##### RECORD EXTRACTS

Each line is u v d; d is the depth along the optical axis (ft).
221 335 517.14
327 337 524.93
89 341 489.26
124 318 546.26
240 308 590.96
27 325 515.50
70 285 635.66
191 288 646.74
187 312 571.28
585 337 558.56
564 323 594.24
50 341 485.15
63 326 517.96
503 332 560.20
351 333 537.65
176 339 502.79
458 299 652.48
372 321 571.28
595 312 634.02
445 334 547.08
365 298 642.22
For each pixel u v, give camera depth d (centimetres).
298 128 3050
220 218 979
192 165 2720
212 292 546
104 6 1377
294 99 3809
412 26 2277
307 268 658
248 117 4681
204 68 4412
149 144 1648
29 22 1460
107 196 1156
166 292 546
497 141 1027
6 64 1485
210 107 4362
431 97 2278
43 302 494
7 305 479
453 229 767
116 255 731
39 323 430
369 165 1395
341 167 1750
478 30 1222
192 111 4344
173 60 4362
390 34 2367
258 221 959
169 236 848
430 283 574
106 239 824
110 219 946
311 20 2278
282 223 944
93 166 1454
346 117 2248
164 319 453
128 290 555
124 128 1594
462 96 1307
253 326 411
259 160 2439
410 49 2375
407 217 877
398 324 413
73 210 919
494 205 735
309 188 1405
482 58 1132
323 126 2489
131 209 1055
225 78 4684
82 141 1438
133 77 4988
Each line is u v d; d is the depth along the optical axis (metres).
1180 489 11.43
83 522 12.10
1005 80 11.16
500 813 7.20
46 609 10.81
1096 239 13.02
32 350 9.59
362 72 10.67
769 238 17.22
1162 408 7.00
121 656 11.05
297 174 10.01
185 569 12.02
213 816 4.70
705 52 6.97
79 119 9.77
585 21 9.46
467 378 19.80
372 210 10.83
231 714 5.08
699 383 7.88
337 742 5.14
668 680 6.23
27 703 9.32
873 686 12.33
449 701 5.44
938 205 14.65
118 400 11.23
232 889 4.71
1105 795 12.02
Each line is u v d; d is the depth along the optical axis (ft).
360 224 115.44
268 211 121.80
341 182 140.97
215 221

##########

| TASK PROMPT |
Look for the line that contains "27 703 9.32" in the entries above. Set it down, along with all later lines, exactly as written.

| WRITTEN ANSWER |
27 703 9.32
873 686 12.33
449 701 5.44
938 205 14.65
118 400 11.23
232 889 4.71
1105 795 12.02
Each line is u v d; d is the depth along the optical axis (ft).
360 224 115.44
268 211 121.80
341 182 140.97
215 221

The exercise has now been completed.